Lisa, a former guard at Auschwitz, is on a transatlantic liner in 1960 when she thinks she recognises a fellow passenger, Marta, as one of her former prisoners. We learn in flashback of their past, for which Lisa continues to deny culpability, and which is confirmed by a snatch of music that recalls life in the death camp.

Composer Mieczysław Weinberg was well versed in persecution, his Jewish family having fled Moldova, and then from Warsaw and Minsk from the Nazis. He himself was a victim of Stalin’s 1953 purge and, although soon freed by the dictator’s death, his problems did not end there. For although championed by his friend Shostakovich, his opera Die Passagierin, based on the real-life experiences of Polish writer Zofia Posmysz, never got beyond rehearsals in the Soviet Union—its theme all too reminiscent of the latter’s own gulags.

It was thanks to David Pountney’s production for the 2010 Bregenz Festival that the piece first emerged, and a remarkable one it is too.

The music is spare, angular, with high strings, prominent brass and celeste that parallel the anxieties and uncertainties of the characters. There are snatches of popular music amid the atonality, and while there are melodic and structural hints of Shostakovich, Prokofiev and Stravinsky, the soundscape is Weinberg’s alone.

Dshamilja Kaiser, as tightly self-controlled as the braided crown of her hair, captures the chilly, delusional personality of a woman at first shutting out her past role as a guard, then hypocritically claiming credit for a tiny act of clemency amid the horrors. "She lets others do the killing," as one knowing witness explains.

Kaiser is as expressive as the writing allows, her lines always delivered as part of an ensemble, and forever watched over by a mute, impassionate version of herself in old age. It is for Nadja Stefanoff’s Marta that Weinberg reserves his two main arias, the simple, beautiful "May the Golden Autumn Come" in which she longs for liberation, and the closing "How quiet and still" in which she can finds consolation in recalling moments of her old life while sailing toward that new one.

For me, however, the stand-out number is a ravishing unaccompanied, folk-like melody "You, my little valley", sung by Tatiana Miyus as Katja, another prisoner. It could make a knockout encore at a song recital. Will Hartmann, Markus Butter and Uschi Plautz make fitting contributions as the husbands of Lisa and Marta, and as camp overseer.

At 160 minutes, the opera is at least 20 too long, the first act losing momentum by introducing too many characters in a protracted scene that takes place in the camp barracks. An interesting sidelight, not mentioned in the exemplary accompanying booklet, is that the first prisoner summoned in the roll call is number 7566—Posmysz’s own number when she was incarcerated at Auschwitz.

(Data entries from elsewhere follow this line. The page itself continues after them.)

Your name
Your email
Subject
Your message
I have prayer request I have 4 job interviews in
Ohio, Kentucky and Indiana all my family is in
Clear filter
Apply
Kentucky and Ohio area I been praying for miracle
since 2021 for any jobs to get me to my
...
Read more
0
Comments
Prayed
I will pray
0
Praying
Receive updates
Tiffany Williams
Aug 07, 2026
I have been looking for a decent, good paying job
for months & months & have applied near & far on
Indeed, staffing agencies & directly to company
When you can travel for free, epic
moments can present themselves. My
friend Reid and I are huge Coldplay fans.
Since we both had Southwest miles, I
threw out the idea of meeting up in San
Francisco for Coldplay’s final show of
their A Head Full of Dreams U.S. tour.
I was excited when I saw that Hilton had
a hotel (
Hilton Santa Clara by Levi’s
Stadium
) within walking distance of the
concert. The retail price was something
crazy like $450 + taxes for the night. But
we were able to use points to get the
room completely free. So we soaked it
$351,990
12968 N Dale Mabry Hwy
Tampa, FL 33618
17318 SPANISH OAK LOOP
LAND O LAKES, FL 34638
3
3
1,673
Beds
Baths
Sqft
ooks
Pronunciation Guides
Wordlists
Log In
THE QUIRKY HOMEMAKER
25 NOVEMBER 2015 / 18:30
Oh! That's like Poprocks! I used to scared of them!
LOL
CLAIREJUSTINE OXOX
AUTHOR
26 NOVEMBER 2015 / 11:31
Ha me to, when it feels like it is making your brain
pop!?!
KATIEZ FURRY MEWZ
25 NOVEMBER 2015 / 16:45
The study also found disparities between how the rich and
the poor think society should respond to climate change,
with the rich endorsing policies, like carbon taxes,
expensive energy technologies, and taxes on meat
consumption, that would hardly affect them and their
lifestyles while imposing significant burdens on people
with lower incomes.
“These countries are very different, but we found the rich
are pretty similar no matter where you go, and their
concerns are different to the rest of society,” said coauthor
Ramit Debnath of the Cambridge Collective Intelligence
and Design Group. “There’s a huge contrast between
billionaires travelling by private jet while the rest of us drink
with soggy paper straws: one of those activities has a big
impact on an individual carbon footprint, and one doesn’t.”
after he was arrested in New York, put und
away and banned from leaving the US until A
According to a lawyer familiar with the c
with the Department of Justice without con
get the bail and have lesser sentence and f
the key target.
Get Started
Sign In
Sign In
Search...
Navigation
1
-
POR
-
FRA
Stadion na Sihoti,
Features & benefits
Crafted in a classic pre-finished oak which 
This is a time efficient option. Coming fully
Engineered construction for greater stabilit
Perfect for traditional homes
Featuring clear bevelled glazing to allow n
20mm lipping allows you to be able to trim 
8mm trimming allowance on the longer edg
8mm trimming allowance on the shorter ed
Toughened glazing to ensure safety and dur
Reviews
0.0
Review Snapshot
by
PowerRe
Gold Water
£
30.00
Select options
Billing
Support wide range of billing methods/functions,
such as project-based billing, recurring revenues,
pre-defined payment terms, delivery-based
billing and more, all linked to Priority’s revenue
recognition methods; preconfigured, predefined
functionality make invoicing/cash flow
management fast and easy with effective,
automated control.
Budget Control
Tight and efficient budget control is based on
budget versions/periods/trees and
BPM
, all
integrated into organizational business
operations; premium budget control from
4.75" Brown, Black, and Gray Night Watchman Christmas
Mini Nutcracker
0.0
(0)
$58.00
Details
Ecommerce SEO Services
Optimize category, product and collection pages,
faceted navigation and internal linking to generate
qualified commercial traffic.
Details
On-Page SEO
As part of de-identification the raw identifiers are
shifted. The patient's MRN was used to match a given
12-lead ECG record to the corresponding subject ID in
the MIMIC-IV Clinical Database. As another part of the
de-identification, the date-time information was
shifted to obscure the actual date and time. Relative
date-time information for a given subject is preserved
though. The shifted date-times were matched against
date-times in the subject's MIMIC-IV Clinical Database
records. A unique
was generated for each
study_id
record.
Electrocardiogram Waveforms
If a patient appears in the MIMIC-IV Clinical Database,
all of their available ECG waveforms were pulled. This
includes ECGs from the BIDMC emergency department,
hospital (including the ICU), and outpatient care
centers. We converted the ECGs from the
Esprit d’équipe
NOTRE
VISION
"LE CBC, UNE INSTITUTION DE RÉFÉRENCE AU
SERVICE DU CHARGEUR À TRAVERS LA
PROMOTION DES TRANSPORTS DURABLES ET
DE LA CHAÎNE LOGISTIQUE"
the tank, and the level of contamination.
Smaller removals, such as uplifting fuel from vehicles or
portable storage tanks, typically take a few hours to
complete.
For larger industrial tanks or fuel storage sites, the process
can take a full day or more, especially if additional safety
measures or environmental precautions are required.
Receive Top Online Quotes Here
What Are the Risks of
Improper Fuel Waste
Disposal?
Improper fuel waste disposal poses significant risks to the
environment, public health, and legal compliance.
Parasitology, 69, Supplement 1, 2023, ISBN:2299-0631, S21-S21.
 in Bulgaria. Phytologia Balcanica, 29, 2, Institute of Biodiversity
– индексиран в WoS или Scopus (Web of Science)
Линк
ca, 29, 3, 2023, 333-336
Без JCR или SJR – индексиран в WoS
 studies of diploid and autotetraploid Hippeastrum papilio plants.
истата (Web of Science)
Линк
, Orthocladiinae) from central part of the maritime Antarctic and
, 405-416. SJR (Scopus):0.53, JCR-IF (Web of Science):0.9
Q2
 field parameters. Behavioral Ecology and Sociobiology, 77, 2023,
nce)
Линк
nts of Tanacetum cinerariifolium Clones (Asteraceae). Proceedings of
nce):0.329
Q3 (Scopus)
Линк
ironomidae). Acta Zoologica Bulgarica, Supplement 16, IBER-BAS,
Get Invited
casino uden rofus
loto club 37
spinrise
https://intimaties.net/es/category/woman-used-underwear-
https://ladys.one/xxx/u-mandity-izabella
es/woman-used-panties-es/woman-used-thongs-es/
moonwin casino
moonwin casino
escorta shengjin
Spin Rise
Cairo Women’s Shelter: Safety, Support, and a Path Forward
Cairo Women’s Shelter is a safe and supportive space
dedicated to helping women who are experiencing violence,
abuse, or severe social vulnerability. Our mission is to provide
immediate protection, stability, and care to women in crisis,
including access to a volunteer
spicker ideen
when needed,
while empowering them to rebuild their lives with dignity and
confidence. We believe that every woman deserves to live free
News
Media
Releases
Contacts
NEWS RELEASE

Director Nadja Loschky and designer Etienne Pluss set the piece all within one shabby, grey hall, where prisoners of the past mingle with privileged diners of the present, and which serves alternately as dining saloon and death chamber, with sliding cabinets to take away its victims. At the rear in one scene, four monstrously brutish SS officers sit defecating on the toilet while casually discussing how to accelerate the slaughter. The point is made: they are making history (Geschichte) while actually making something else.

The piece, dating from 1968, is sung in multiple languages, with English subtitles. This production from Graz in February 2021 is the second time it has been seen in Austria. It has yet to be performed elsewhere.